Canon hosts book launch with student authors
Canon U.S.A., recently hosted a celebration for student authors from Candlewood Middle School in the Half Hollow Hills School District to commemorate the launch of their book “Poseidon Gets Rescued.”
The book, written and illustrated by the Candlewood Middle School Science Olympiad team, tells the story of what the students’ learned in their afterschool program with the New York Marine Rescue Center (NYMRC) in Riverhead.
The students learned how to identify a cold stunned turtle on the beach, how it is rescued and cared for by the rescue center and eventually set free back into the ocean. They named their rescued turtle Poseidon, releasing it at Tiana Beach in Hampton Bays last summer. Since then, students and marine biologists have been tracking Poseidon’s progress from Long Island down the East Coast to northern Florida.

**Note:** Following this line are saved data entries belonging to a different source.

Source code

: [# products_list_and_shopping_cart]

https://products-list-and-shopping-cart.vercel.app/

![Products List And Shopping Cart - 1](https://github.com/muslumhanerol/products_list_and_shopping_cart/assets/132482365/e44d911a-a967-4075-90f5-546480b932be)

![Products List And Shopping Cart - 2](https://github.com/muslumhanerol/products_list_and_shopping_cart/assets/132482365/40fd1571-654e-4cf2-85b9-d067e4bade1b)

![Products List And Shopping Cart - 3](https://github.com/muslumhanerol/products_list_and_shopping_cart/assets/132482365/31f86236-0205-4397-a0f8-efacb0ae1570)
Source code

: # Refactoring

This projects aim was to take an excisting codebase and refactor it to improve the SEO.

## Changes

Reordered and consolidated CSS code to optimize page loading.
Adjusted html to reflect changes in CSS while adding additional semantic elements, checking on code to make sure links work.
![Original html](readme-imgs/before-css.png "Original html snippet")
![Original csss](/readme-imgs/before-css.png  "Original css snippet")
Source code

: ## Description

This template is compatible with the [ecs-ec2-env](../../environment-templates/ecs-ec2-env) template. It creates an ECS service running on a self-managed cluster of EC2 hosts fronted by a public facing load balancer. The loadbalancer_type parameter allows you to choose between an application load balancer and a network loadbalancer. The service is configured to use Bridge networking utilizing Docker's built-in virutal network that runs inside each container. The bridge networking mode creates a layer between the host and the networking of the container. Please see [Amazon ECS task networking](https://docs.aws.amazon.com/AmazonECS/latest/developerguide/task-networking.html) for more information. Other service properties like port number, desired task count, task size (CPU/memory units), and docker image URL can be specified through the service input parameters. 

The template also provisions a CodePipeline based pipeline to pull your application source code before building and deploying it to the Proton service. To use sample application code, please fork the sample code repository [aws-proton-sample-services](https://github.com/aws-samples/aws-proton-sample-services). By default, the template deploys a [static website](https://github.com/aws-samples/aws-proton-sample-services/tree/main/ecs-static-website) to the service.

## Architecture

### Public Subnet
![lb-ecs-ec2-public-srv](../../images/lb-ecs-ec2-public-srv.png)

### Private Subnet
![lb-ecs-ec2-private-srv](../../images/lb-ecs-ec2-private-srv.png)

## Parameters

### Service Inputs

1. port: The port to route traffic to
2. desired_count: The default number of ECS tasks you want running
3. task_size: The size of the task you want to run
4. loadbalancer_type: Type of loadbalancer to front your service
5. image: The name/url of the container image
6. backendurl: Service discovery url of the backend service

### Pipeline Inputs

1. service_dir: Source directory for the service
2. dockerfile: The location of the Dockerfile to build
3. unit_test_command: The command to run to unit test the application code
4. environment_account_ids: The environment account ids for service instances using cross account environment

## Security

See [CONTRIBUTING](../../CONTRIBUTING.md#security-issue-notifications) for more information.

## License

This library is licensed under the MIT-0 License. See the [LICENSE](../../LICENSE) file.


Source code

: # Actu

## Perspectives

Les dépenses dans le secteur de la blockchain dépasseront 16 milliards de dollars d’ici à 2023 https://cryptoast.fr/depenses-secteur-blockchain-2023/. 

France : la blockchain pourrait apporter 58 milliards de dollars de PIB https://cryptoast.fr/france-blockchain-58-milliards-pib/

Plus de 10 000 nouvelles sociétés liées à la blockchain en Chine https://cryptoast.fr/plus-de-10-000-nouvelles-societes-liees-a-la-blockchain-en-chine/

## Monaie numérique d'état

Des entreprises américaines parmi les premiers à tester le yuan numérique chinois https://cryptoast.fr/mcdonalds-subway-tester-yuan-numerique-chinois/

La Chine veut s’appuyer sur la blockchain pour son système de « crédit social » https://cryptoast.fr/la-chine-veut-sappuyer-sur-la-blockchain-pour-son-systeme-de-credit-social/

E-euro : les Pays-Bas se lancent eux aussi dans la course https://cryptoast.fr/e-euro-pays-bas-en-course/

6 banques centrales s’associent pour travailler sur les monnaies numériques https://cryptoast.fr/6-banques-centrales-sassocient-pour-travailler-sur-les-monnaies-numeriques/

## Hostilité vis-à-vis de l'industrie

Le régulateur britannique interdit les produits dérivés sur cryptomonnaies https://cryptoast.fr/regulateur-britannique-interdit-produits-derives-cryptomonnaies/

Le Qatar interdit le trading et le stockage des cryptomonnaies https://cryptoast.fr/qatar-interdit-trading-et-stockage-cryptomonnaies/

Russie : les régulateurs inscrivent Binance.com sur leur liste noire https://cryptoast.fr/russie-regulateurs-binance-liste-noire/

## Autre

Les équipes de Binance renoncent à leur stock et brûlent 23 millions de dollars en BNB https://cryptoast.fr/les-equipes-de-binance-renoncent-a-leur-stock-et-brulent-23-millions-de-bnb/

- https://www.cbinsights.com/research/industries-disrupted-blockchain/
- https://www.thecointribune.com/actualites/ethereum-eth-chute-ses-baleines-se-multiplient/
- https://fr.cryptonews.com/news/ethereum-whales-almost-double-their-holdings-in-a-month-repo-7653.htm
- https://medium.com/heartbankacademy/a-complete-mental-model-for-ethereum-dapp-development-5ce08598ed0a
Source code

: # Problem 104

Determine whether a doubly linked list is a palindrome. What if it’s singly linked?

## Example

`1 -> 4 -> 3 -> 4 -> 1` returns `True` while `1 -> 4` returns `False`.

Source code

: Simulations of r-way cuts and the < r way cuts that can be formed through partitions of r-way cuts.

The annual NYMRC program is sponsored by Canon U.S.A. as part of its ongoing efforts to increase awareness about marine conservation, according to a company statement. Canon announced that it has printed 150 copies of the book to be sold at the NYMRC, a local shop in Riverhead called A Book Place, and at the Islip MacArthur Airport gift shop. All proceeds from the sale of the NYMRC’s book will go toward supporting the work of the NY Marine Rescue Center.
“To have our students be involved in the process of seeing how to save the lives of turtles and other marine life here on the Island and also to have the opportunity to create something that will educate others is a dream come true,” Pamela Higgins, principal of Candlewood Middle School, said in the statement. “We thank Canon U.S.A. and the NYMRC for giving our students the ability to grow and to learn about this different aspect of science.”
NYMRC is a rescue and rehabilitation organization that promotes marine conservation. Its mission is to preserve and protect the marine environment through conservation efforts including rescue, rehabilitation, education and research. Since its inception in 1996, the New York Marine Rescue Center has rescued more than 6,000 animals.